Test Automation at Enterprise Scale – Mark Streibeck

This was the technical session I most enjoyed in the conference. Mark talked about the story behind creating Google’s infrastructure to run tests in a massive scale, across teams and codebases, and to provide useful feedback and reports to their developers and teams. Some of the highlights for me were:

  • Scale of the system: they run 60M tests/day, including browser tests (cross-browser and running multiple configurations). More than 1700 projects use it (they account that ~80% of all tests are run on this system). The system runs in ~5000 cores.
  • Sharing their challenges: this project involved a lot of infrastructure work, which took a lot of time at the beginning of the project, to come up with a scalable architecture. Also, they had to design a UI for a system that solves a known problem in a different way. They also had a lot of work when integrating with various heterogeneous build/test systems that were already in place accross different teams.
  • Rollout process: the way they planned and executed the rollout across the company: starting with a few “early innovators”, organic rolling our to a few “early adopters”, and using feedback from these early teams to “fix it” when helping the “early majority” (they even had setup a day where the entire software engineering group could fix things to make the system better.)
  • Creativity when solving problems: one of the biggest problems on building and running tests was fixing dependencies issues for projects. Instead of tackling the difficult task to try and solve those issues as a system feature, they focused on improving the way that these issues are displayed on the UI. Just showing the dependencies and letting the teams see it and fix it by themselves proved to be a much simpler solution to the problem.

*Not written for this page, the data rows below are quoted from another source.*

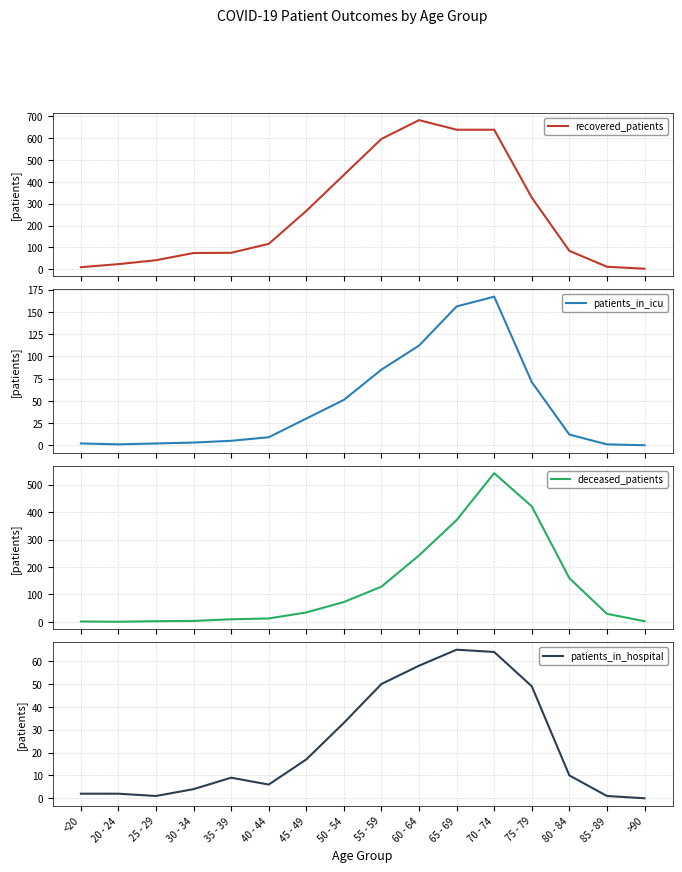

Reading right to left, what are all the values shown in this chart?

recovered_patients: >90=2	85 - 89=11	80 - 84=84	75 - 79=328	70 - 74=639	65 - 69=639	60 - 64=683	55 - 59=597	50 - 54=432	45 - 49=267	40 - 44=116	35 - 39=75	30 - 34=74	25 - 29=41	20 - 24=23	<20=9
patients_in_icu: >90=0	85 - 89=1	80 - 84=12	75 - 79=71	70 - 74=167	65 - 69=156	60 - 64=112	55 - 59=85	50 - 54=51	45 - 49=30	40 - 44=9	35 - 39=5	30 - 34=3	25 - 29=2	20 - 24=1	<20=2
deceased_patients: >90=2	85 - 89=29	80 - 84=159	75 - 79=421	70 - 74=542	65 - 69=371	60 - 64=242	55 - 59=128	50 - 54=72	45 - 49=34	40 - 44=12	35 - 39=9	30 - 34=3	25 - 29=2	20 - 24=0	<20=1
patients_in_hospital: >90=0	85 - 89=1	80 - 84=10	75 - 79=49	70 - 74=64	65 - 69=65	60 - 64=58	55 - 59=50	50 - 54=33	45 - 49=17	40 - 44=6	35 - 39=9	30 - 34=4	25 - 29=1	20 - 24=2	<20=2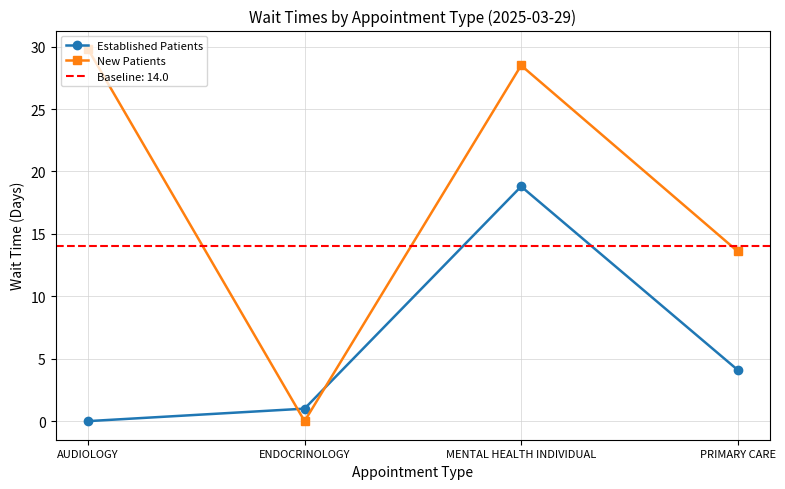

Which series ends up on top after the final intersection of New Patients and Established Patients?

New Patients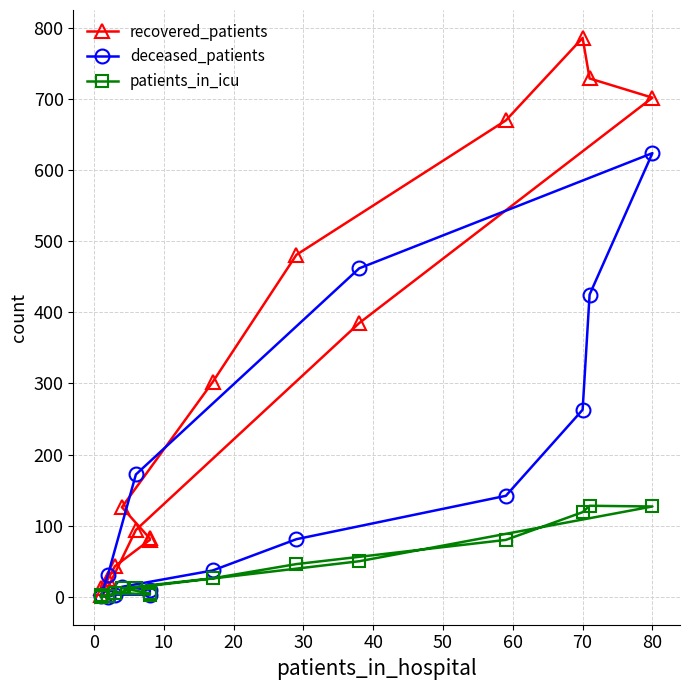

Reading left to right, extract all data points from this chart.

recovered_patients: 12	25	43	80	82	126	302	481	670	786	729	702	385	94	13	2
deceased_patients: 1	0	3	3	10	14	37	81	142	263	425	624	462	172	31	2
patients_in_icu: 2	1	6	3	5	12	26	46	80	119	128	127	50	13	1	0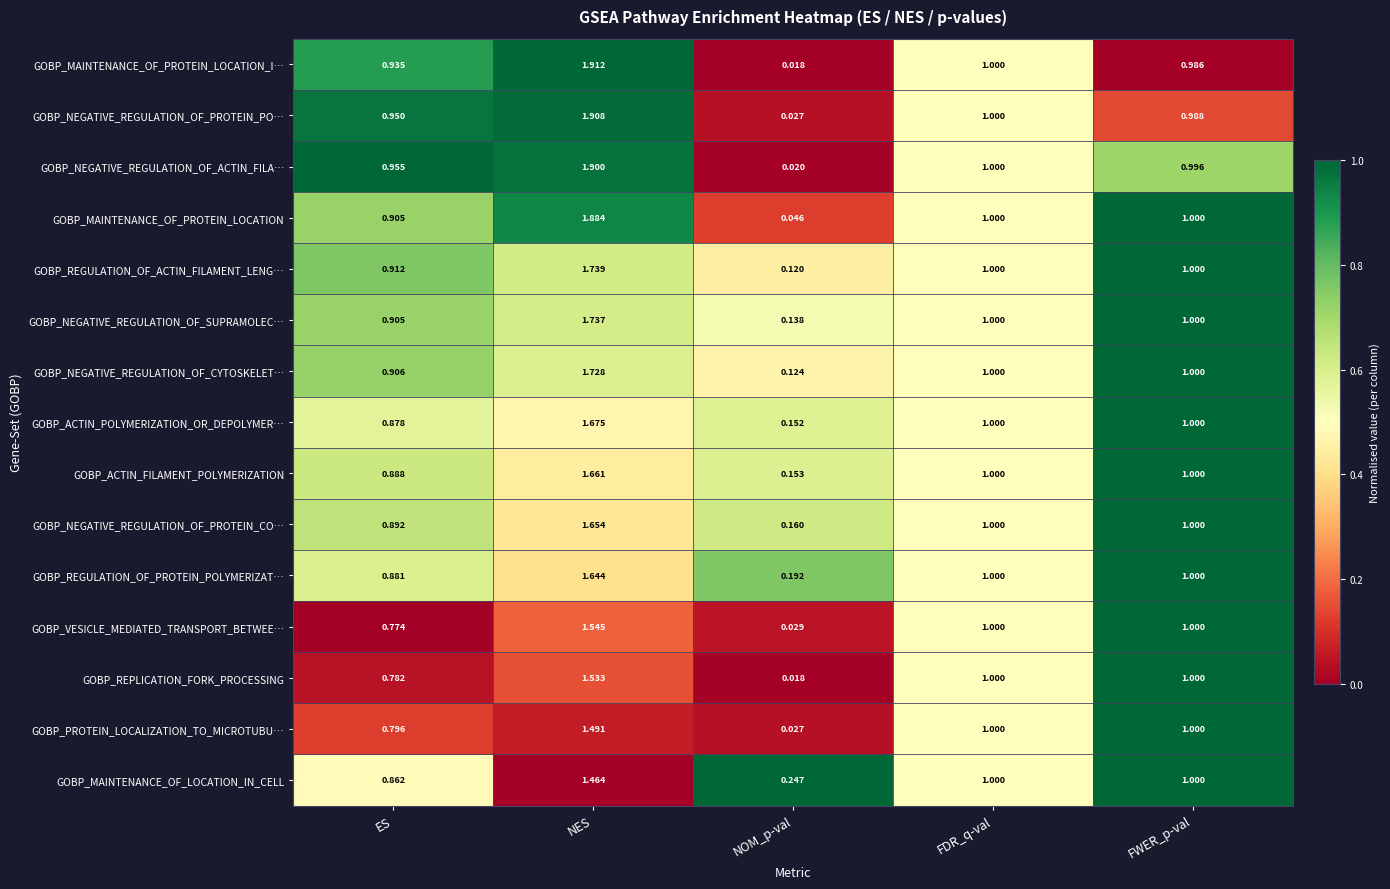

At which label does GOBP_REGULATION_OF_PROTEIN_POLYMERIZAT… first exceed 1?

NES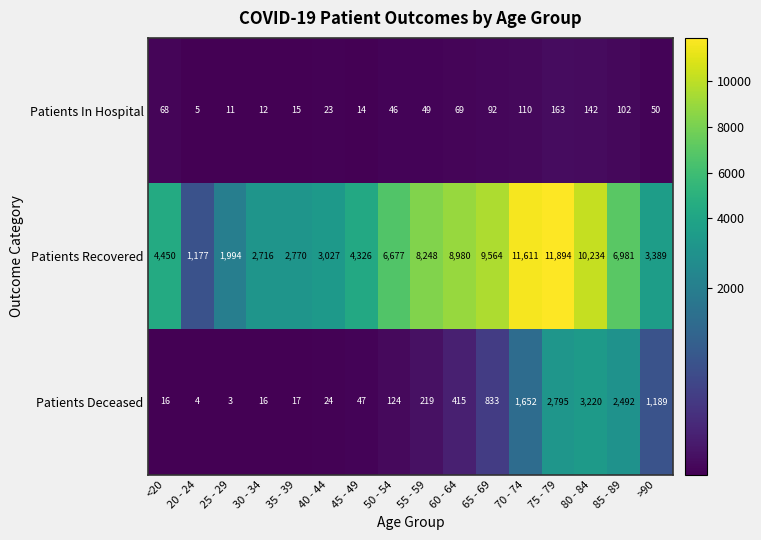

The Patients Recovered series shows 8980 at 60 - 64. True or false?

True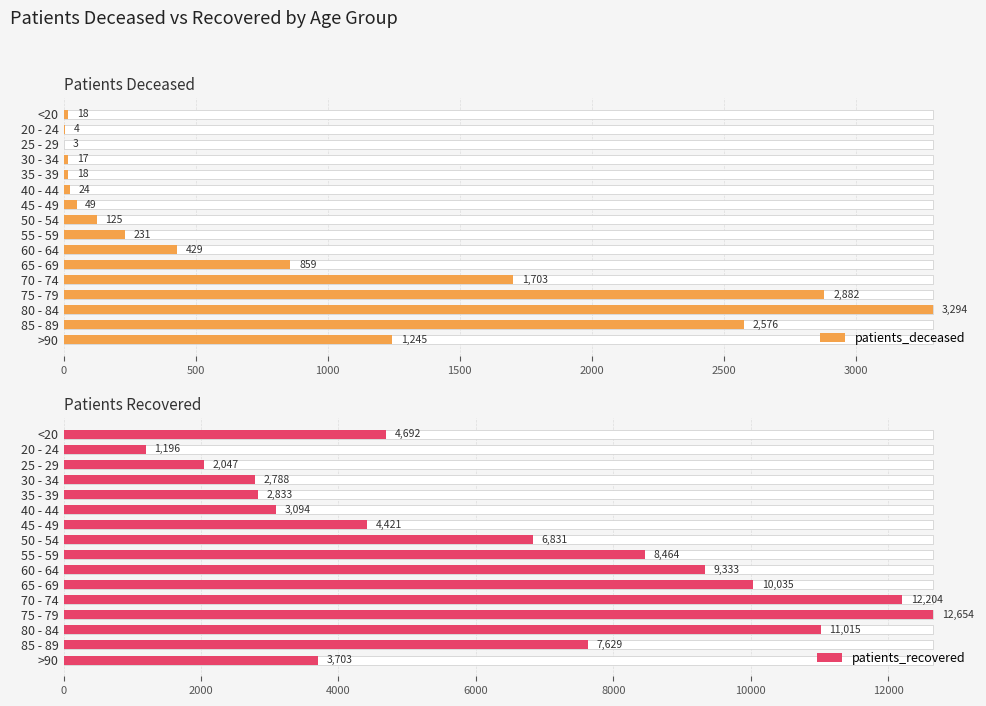

How many data points in patients_deceased are less than 231?

8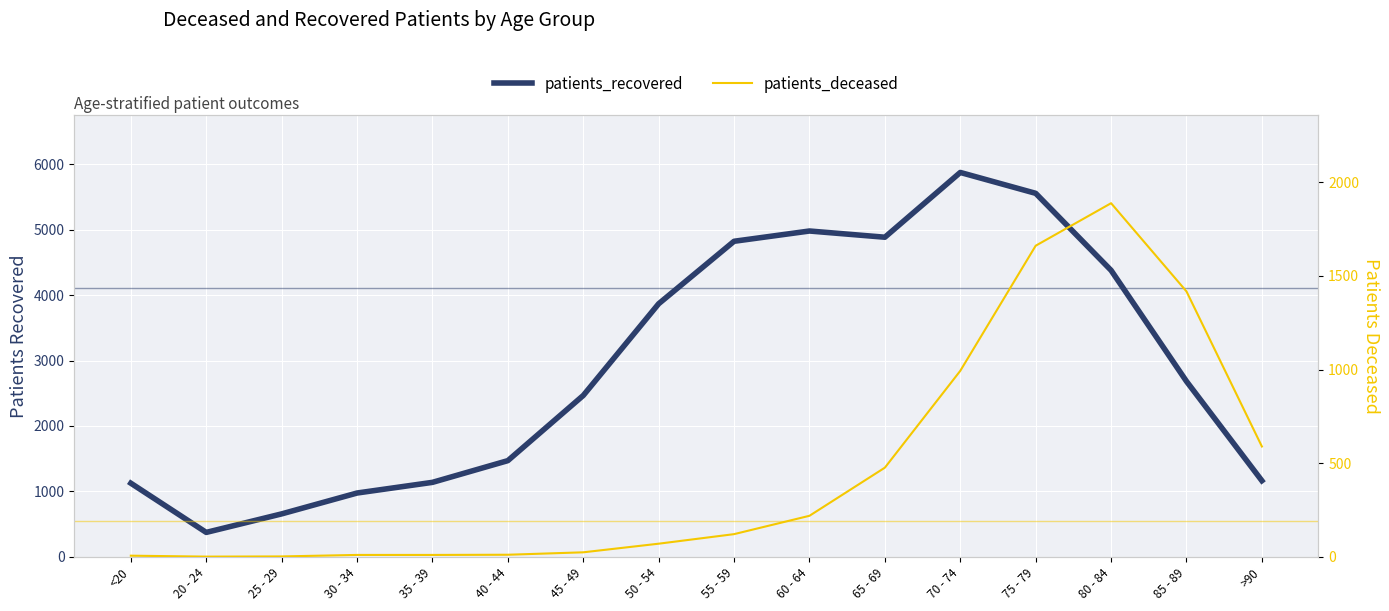

Reading right to left, what are all the values shown in this chart?

patients_recovered: 1163	2682	4379	5556	5875	4885	4980	4823	3868	2466	1470	1138	975	656	373	1125
patients_deceased: 589	1417	1888	1661	993	476	219	121	70	24	11	10	10	2	1	6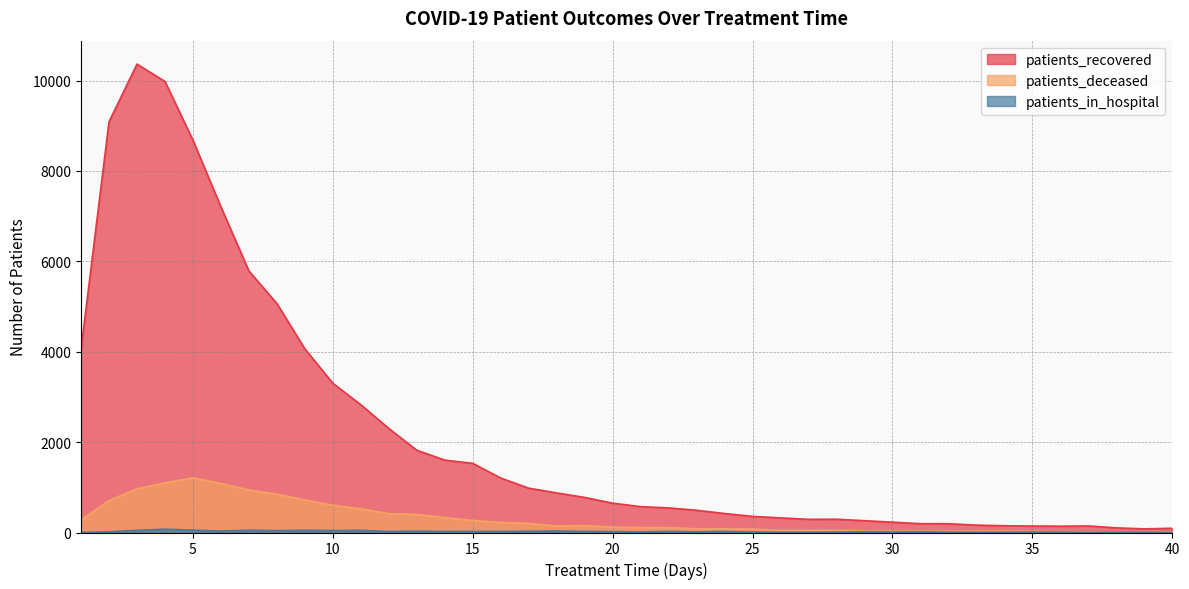

List the series in order of their peak value, highest first.

patients_recovered, patients_deceased, patients_in_hospital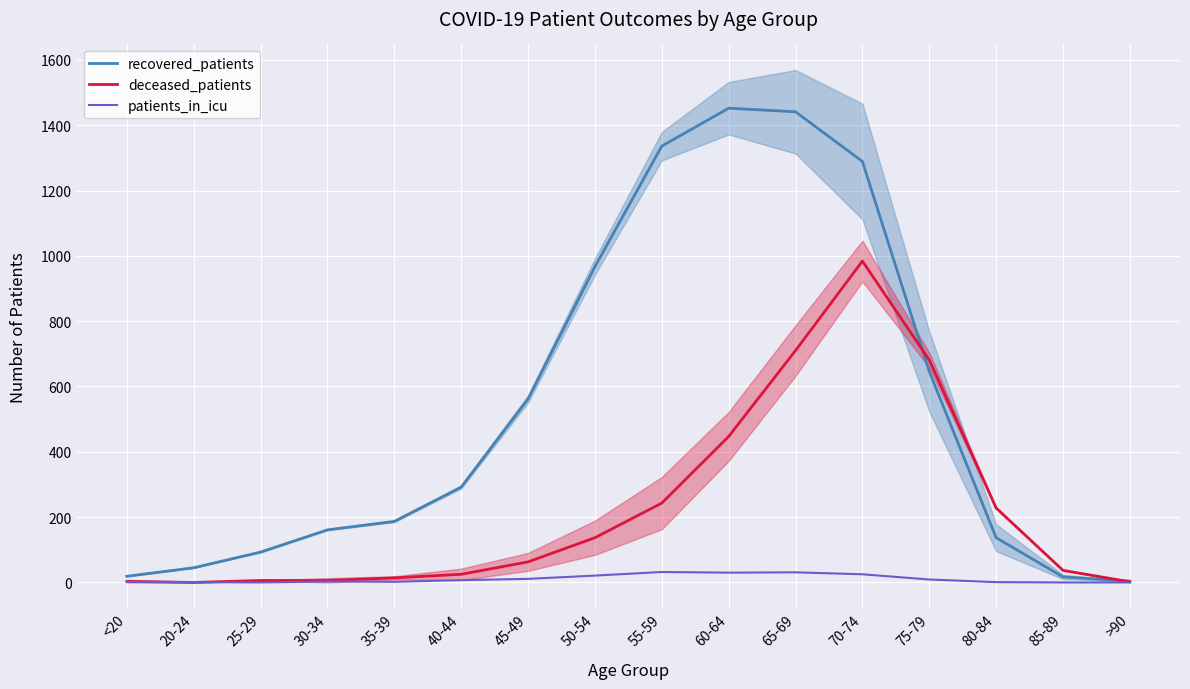

List the series in order of their peak value, lowest first.

patients_in_icu, deceased_patients, recovered_patients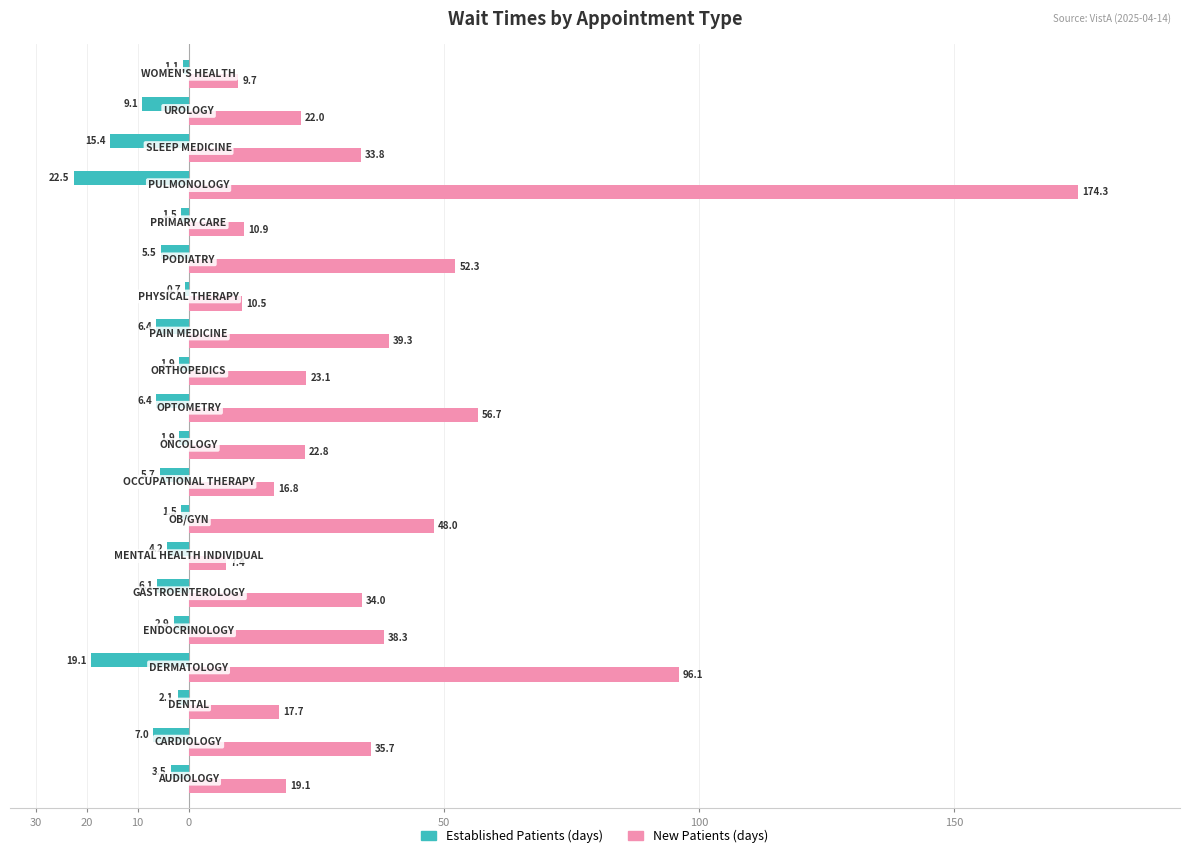

What is the value of the NewPatients bar at the 15th from the left?

52.3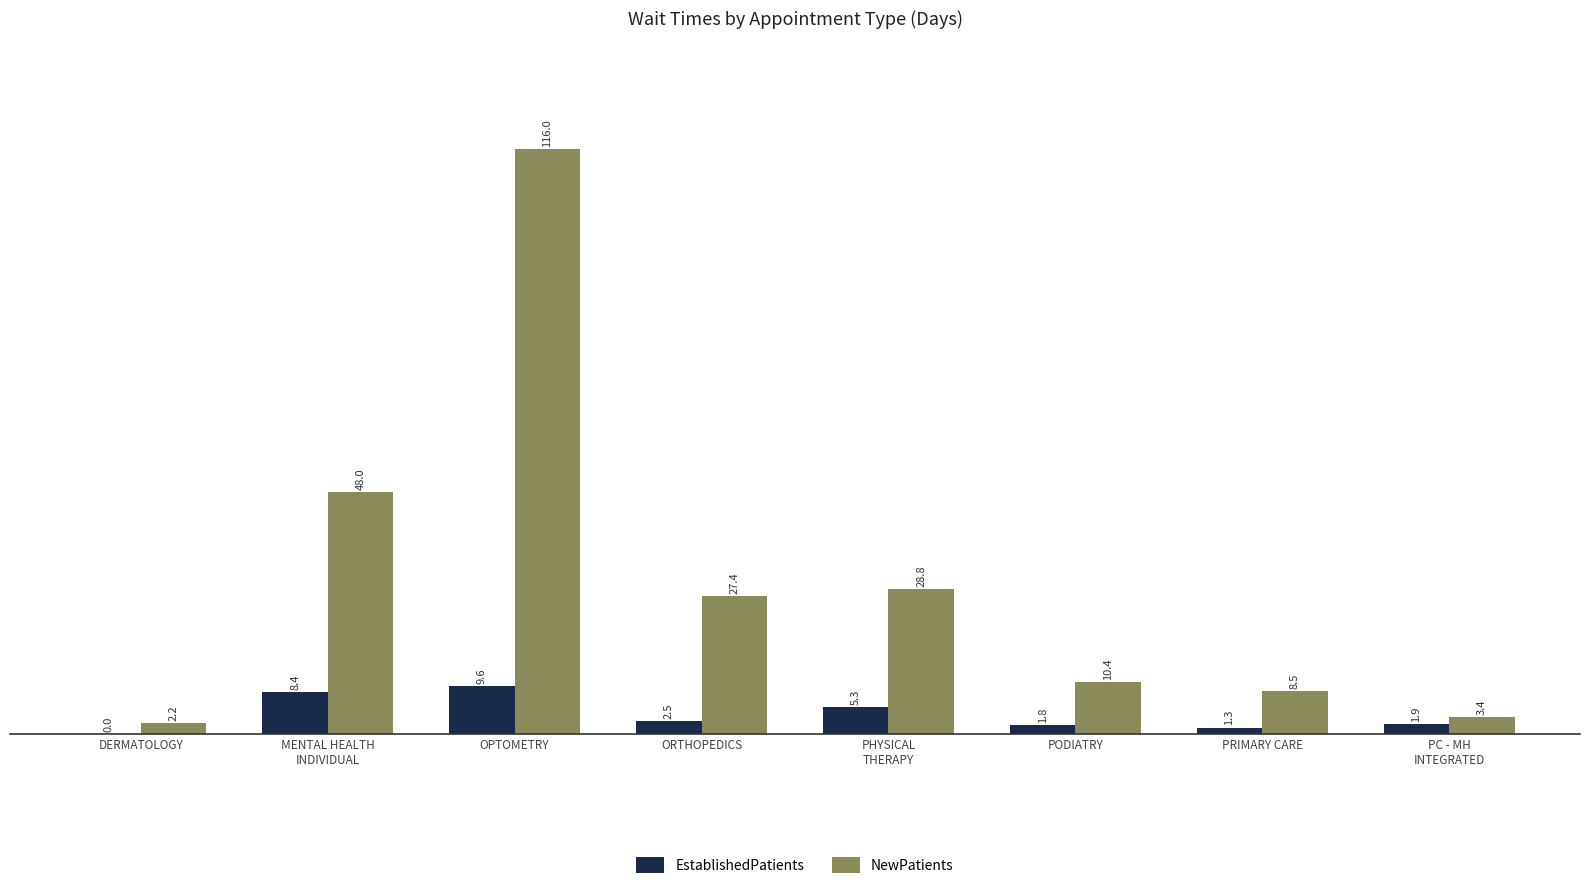

What is the sum of the NewPatients values at MENTAL HEALTH
INDIVIDUAL and PODIATRY?

58.4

Conference Banquet and Keynote

The second day finished with a keynote and banquet at the Student Society building. The keynote was presented by Bjørn Alterhaug and John Pål Inderberg, and the topic was “Improvisation: Between Panic and Boredom. Perspectives on teamwork, dialogue and presence in music and other contexts”. It was a very interesting talk about improvisation in music but, most of all, it showed me how practice can lead to mastery: the dynamics between the two musicians and how they communicate to each other through music was a fine example of highly skilled individuals that can achieve incredible results in a highly collaborative environment. A great talk to an Agile audience :-)

The evening finished with an amazing banquet and more music concerts, including a “Keep of Kalessin” show – an Epic Metal norwegian band.